Card Payments Could Become More Expensive Under Finance Bill 2026
The proposed withholding tax on card transaction fees could ripple through everyday business costs
Proposed tax measures contained in Kenya’s Finance Bill 2026 may increase the cost of handling digital transactions as authorities widen the scope of taxes tied to payment systems, software infrastructure and corporate distributions.
An analysis by PricewaterhouseCoopers identifies card processing charges among the areas likely to feel the effect if the draft law passes without changes. The firm says new withholding tax treatment on merchant and interchange fees could introduce additional costs across the payments chain, particularly for businesses processing large transaction volumes.
The proposed amendments arrive at a time when electronic payments continue to expand across retail trade, banking, transport and online commerce.
PwC’s review places particular focus on the Bill’s attempt to broaden categories of income subject to withholding tax.
Under the draft wording, systems used for payment switching, transaction clearing, settlement infrastructure and software distribution could fall within an expanded definition of royalties. Payment processing platforms and network-related services are also included.
That change may affect how cross-border technology services are taxed, especially where Kenyan firms depend on regional or foreign-owned digital infrastructure.
The consultancy argues that wider tax exposure on transaction infrastructure may ultimately filter through operating costs in sectors already dependent on fast-moving electronic payments.
The Bill introduces a wider package of tax administration changes aimed at increasing collections.
Among them are shorter compliance timelines for annual returns and nil filings. Taxpayers would be expected to submit annual returns by the fourth month after the end of a financial year, while nil returns would move to a one-month filing window.
Separate proposals target other revenue streams.
Betting and gaming winnings would attract a 20 percent withholding tax under the draft law. Scrap metal sales would face a 1.5 percent withholding tax.
The Bill also removes the preferential 5 percent dividend withholding tax currently available to citizens of East African Community member states.
Another provision flagged by PwC concerns retained earnings.
The Kenya Revenue Authority would gain room to classify at least 60 percent of undistributed distributable income as deemed dividends in certain circumstances.

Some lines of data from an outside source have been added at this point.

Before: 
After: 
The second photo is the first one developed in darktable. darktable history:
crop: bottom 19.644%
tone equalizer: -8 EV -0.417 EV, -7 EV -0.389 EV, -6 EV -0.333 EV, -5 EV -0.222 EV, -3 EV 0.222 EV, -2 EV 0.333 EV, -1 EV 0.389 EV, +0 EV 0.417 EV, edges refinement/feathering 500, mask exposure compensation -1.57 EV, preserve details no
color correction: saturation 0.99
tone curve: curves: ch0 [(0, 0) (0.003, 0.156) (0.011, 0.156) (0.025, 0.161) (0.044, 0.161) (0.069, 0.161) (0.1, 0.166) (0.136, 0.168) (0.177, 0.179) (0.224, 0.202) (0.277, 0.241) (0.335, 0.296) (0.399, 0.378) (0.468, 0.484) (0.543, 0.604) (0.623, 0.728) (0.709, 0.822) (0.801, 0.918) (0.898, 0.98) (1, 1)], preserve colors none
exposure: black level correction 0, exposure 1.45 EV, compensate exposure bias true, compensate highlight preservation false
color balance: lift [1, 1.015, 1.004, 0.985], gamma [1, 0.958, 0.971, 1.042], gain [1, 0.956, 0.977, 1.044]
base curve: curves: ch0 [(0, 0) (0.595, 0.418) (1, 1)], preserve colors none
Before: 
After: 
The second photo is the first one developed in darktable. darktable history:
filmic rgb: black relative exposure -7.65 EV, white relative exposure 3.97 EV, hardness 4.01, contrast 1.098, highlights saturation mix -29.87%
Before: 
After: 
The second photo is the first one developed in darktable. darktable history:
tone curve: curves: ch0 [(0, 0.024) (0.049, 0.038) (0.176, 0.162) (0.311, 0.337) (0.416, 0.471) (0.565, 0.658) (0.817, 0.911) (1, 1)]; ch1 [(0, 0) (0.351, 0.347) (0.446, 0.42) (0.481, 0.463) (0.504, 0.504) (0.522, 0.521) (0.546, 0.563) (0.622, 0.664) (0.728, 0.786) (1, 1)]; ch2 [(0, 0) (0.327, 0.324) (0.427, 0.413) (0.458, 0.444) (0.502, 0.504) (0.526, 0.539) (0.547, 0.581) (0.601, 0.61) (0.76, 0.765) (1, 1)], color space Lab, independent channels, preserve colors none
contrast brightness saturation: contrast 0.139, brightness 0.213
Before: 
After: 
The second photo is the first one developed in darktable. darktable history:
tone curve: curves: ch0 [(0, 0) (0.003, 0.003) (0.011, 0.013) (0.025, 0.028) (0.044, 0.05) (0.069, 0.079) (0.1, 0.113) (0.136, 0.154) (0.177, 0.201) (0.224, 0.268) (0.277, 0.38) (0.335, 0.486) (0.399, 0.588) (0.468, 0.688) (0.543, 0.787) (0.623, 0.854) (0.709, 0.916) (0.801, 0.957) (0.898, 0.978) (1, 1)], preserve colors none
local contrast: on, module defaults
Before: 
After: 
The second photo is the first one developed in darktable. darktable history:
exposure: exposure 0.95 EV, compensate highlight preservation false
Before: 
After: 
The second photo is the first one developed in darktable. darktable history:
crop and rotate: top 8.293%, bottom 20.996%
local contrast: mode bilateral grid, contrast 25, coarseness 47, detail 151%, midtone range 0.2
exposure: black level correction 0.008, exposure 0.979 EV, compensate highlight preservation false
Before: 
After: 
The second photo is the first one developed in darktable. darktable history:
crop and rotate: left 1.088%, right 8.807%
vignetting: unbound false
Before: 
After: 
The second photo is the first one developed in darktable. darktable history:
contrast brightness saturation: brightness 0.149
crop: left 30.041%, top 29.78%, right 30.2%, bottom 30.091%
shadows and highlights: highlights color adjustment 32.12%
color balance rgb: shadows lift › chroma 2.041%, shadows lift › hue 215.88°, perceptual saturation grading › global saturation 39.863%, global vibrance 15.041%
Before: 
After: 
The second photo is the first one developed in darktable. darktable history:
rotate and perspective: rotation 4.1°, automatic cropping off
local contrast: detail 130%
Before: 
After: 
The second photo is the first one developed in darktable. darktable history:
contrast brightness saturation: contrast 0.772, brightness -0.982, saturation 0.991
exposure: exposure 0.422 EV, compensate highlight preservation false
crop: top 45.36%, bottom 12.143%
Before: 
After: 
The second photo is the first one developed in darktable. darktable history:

Companies that retain profits for reinvestment or expansion could therefore face additional tax exposure.
PwC also notes the absence of changes to PAYE bands despite expectations earlier in the year that personal income tax adjustments could form part of the package.
The consultancy says the latest draft continues a broader pattern of strengthening enforcement authority within the tax system while narrowing room for taxpayer flexibility.
One proposal viewed more positively by the firm relates to the property market.
Transfers into Real Estate Investment Trusts would be exempt from capital gains tax under the Bill, a move PwC says may improve liquidity and encourage wider use of REIT structures.
The government is separately seeking to extend its tax amnesty programme covering penalties and interest tied to liabilities accumulated up to 2025.
To qualify, taxpayers would need to clear outstanding principal taxes by December 31, 2026.
The Finance Bill is scheduled for parliamentary debate before the proposed July 1, 2026 commencement date.
Banks, fintech operators, payment processors and large retailers are expected to closely monitor the discussions given the growing role of electronic transactions within Kenya’s commercial economy.